The agency's "Operation Streamline" was expected to lead to the prosecution and jailing of all immigrants caught along the 262-mile Tucson sector starting in mid-December. The agency's much-smaller Yuma sector already is participating in the program.
But Border Patrol officials now say they hope to launch the effort in January by selecting 100 arrestees a day for prosecution. That's only about 10 percent of those caught each day.
First-time arrestees would face from 15 to 180 days in jail, then be deported. Currently, the vast majority of illegal immigrants captured voluntarily return to Mexico and aren't charged.

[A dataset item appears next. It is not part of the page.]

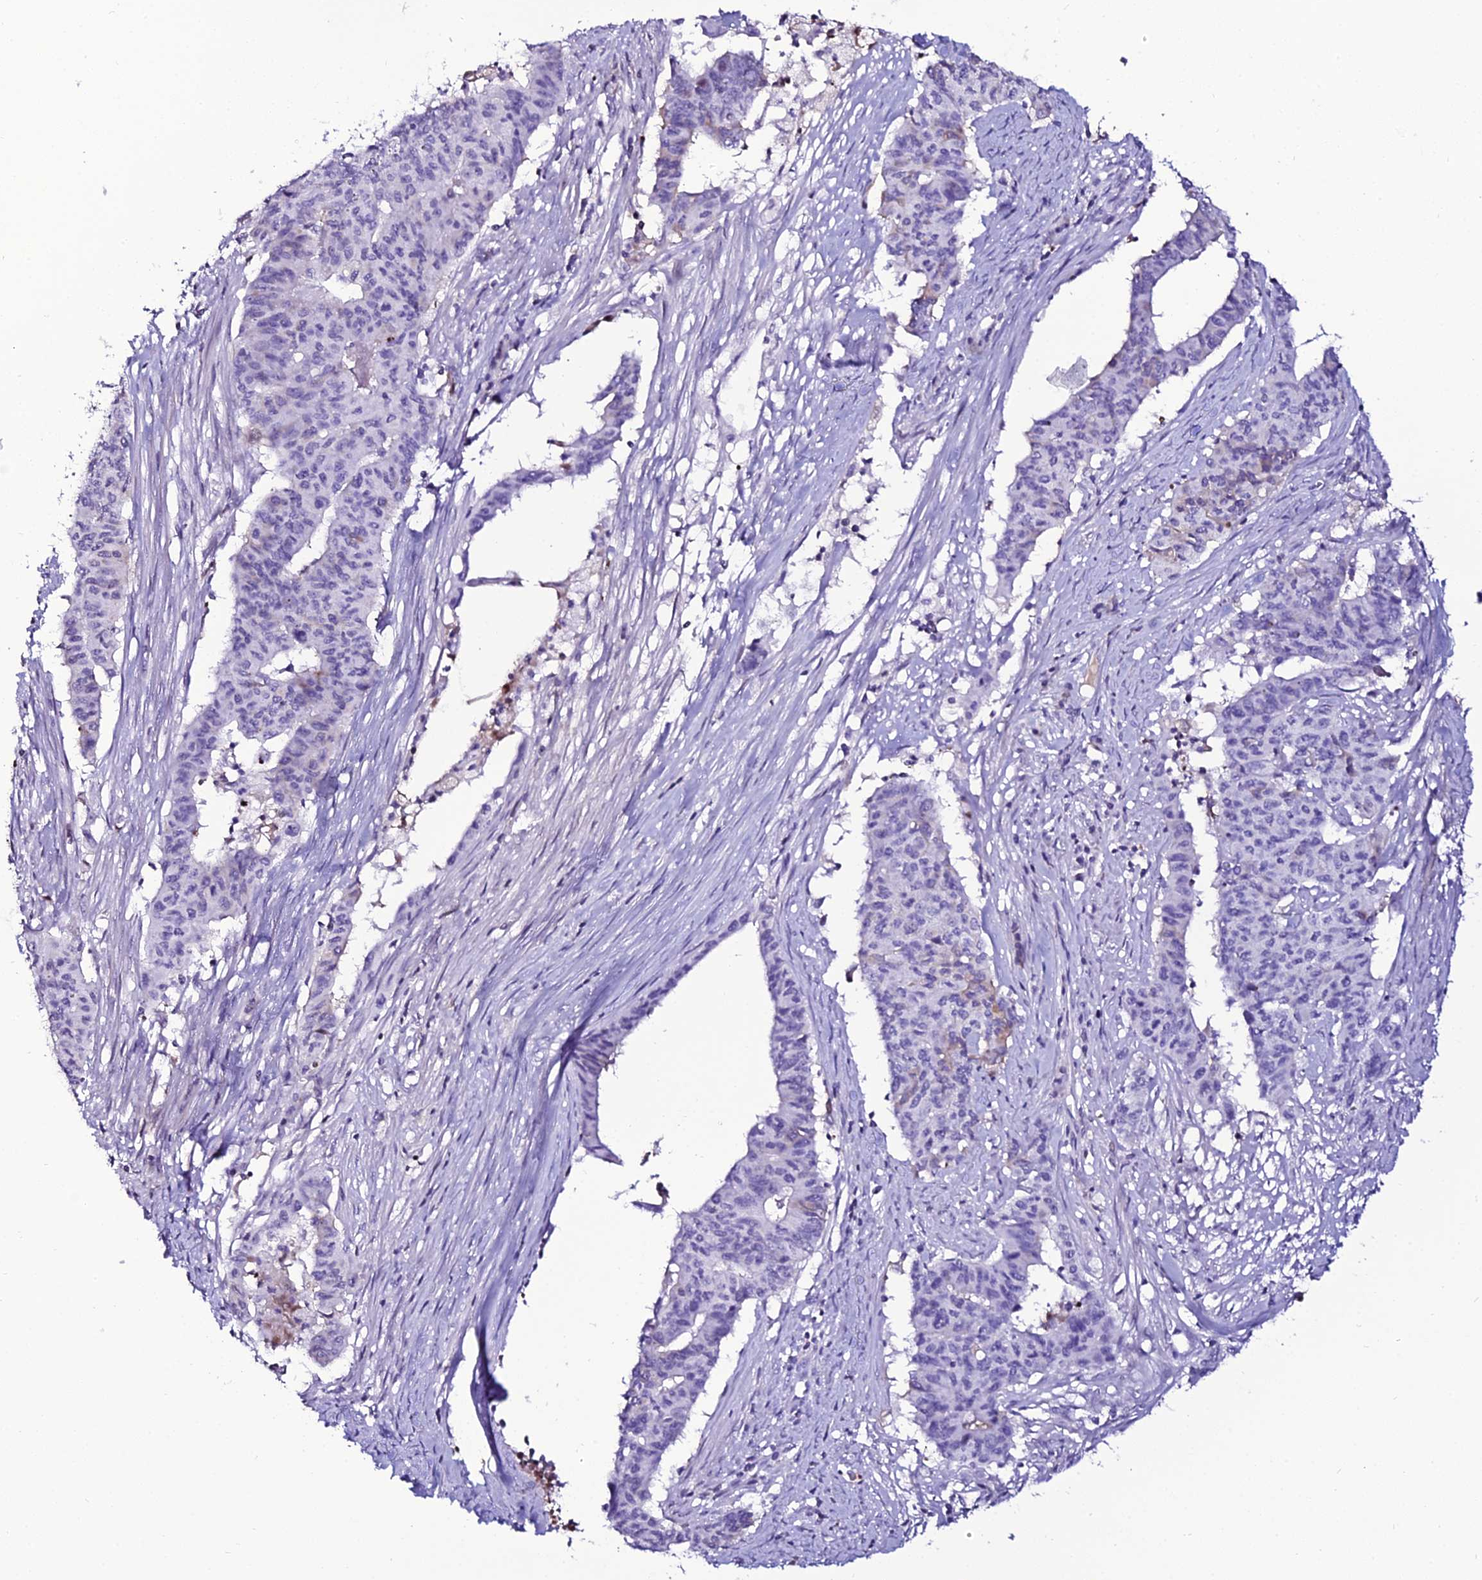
{"staining": {"intensity": "weak", "quantity": "<25%", "location": "cytoplasmic/membranous"}, "tissue": "endometrial cancer", "cell_type": "Tumor cells", "image_type": "cancer", "snomed": [{"axis": "morphology", "description": "Adenocarcinoma, NOS"}, {"axis": "topography", "description": "Endometrium"}], "caption": "Tumor cells show no significant protein positivity in endometrial cancer.", "gene": "DEFB132", "patient": {"sex": "female", "age": 59}}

Handling even the vastly reduced number of prosecutions will be difficult, authorities say. The difficulties include finding enough room in detention centers, attorneys to defend and prosecute, judges to sentence and officers to supervise and transport the border crossers.
The Border Patrol has delayed the start date to Jan. 7 from Dec. 23 and is considering scaling back the number of daily prosecutions to 40 a day from 100, said Heather Williams, who supervises the Federal Public Defenders Office in Tucson.
Williams said her office will have minimal involvement. The office has 27 attorneys, and their workloads are already maxed out, Williams said.
But Robert Boatright, deputy Border Patrol chief in the Tucson Sector, said the program won't start with fewer than 100 prosecutions a day, or 700 a week, the minimum necessary to have a deterrent effect. He said no date has been set, but confirmed that the agency is aiming for January.
The U.S. Marshals Office in Tucson needs a larger staff to handle and process the extra prisoners. It expects its monthly jail costs to double to $22 million from $11 million, said Arizona U.S. Marshal David Gonzales.
The U.S. District Court in Arizona is concerned about finding enough defense lawyers, language interpreters and clerks, said spokesman Richard Weare.
"Anytime you double the workload, it's going to have an impact," Weare said.
The U.S. Attorney's Office will be able to handle the load - but only thanks to a promised loan of four attorneys and additional clerical staff from the Department of Homeland Security, said interim Arizona U.S. Attorney Daniel Knauss.
Even though 100 people a day is only a fraction of the total apprehensions in the sector, the program will still create a significant deterrent, Boatright said. He said the message will quickly reach smugglers and entrants and force them to find new routes, and additional Border Patrol actions will add to the effect.
Boatright said if the program is expanded to the entire Tucson sector, up to 700 prosecutions a day would be required.
Handling that number of cases would be nearly impossible without a vast expansion of facilities and courts, said Gonzales, the U.S. Marshal.